> [Exercise material]
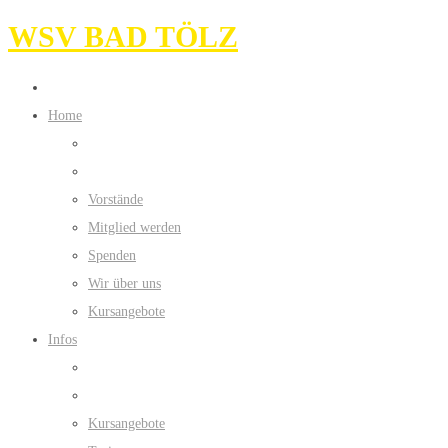
WSV BAD TÖLZ
Home
Vorstände
Mitglied werden
Spenden
Wir über uns
Kursangebote
Infos
Kursangebote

> [Task item] Retype the whole listing exactly and leave the pictures out.

> [Output of the exercise]
WSV BAD TÖLZ
Home
Vorstände
Mitglied werden
Spenden
Wir über uns
Kursangebote
Infos
Kursangebote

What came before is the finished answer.